Cennet

Cennet; Semavi dinlerde, ölmüş olan kişilerin Allah'a bağlılığı, Allah'a olan inancı, Allah için yaptığı ibadetler ve işlediği sevaplara ebediyen göre kalacağı düşünülen bir yerdir. Arapça bir sözcük olan Cennet, "Bahçe" anlamına gelmektedir.

Peygamber Efendimiz (s.a.v.) şöyle buyurdular:

“Allâhü Teâlâ ‘Sâlih kullarım için hiçbir gözün görmediği, hiçbir kulağın duymadığı ve hiçbir insanın hatırından geçirmediği ni’metler hazırladım.’ buyurdu. Dilerseniz (bunu beyan eden) şu (Secde sûresi, 17.) âyeti okuyun:

“Onların yaptıkları amellere mükâfat olarak gözlerin aydın olacağı şeylerden neler saklanılmış olduğunu artık hiçbir kimse bilmez.”

Cennette Tûbâ denilen bir ağaç vardır. Bir süvâri, gölgesinde yüz sene gezse onu katedemez; onun gölgesini bitiremez. Dilerseniz (bunu beyan eden) şu (Vâkıa sûresi, 30.) âyeti okuyun:

“(O cennettekiler) uzanmış (yayılmış) gölgededirler.”

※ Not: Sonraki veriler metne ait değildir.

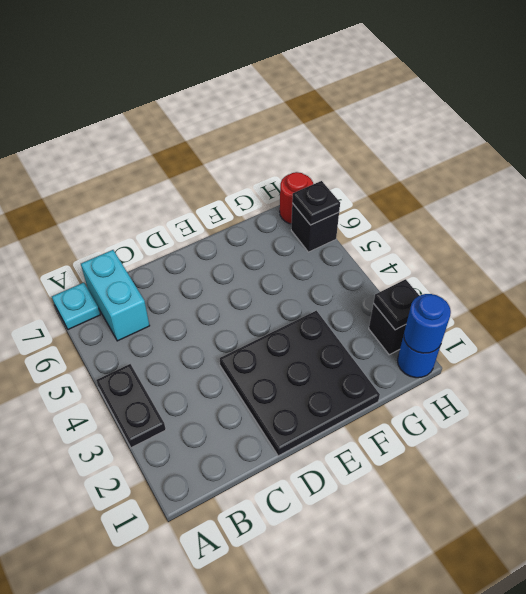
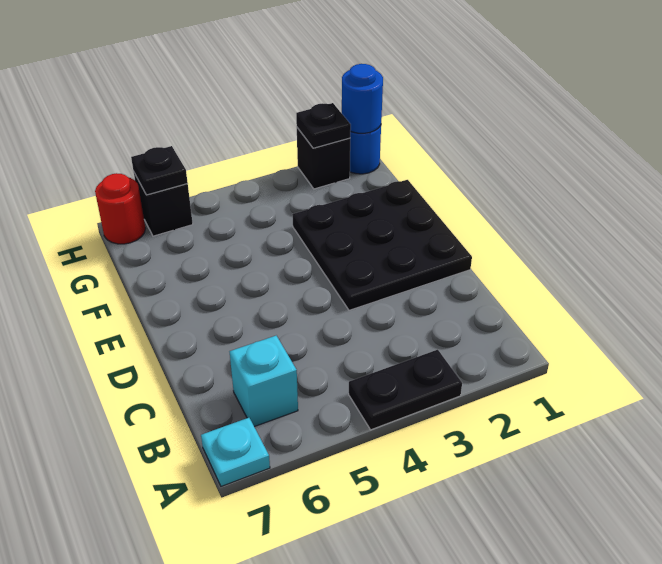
cyan brick B6:B7 level 1 -> cyan brick B6 level 1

Cennette azıcık bir yer, dünyadan ve dünyadaki her şeyden daha hayırlıdır. Dilerseniz (bunu beyan eden) şu (Âli İmrân sûresi, 185.) âyeti okuyun:

“Kim cehennemden uzaklaştırılıp cennete konulursa işte o kendini kurtarmış ve murâdına ermiştir. Dünyâ denilen o fânî hayat, (müşteriyi kandırmak için allanıp pullanan ve alındıktan sonra değersiz olduğu anlaşılan) ve aldatan şeylerden başka hiç bir şey değildir.” (Tirmizî)

Bir başka hadîs-i şerîfte şöyle buyuruldu:

“Allâhü Tebâreke ve Teâlâ Cennet ehline “Ey cennet ehli! diye hitâb eder. Onlar da;

“Ey Rabbimiz, ferman buyurunuz, emrinizi îfâya her zaman hazırız ve dâimâ kulluğundayız.” derler. Cenâb-ı Hak:

“Nasıl, şu hâlinizden râzı mısınız?” buyurur.

“Ey Rabbimiz, nasıl râzı olmayalım. Sen bize hiçbir kimseye vermediğin bunca nimetleri ihsan buyurdun.”

“Size ben bundan daha şerefli nimet vereceğim.”

“Ey Rabbimiz, bu nimetlerden daha kıymetli nasıl bir nimet olabilir ki?”

“Sizden râzı ve hoşnutluğumun şerefine lâyık oldunuz. Artık bundan sonra ebediyen size azâb etmeyeceğim.”

Cenab-ı Allah bizleri Cennet’ine giren kullarından eylesin.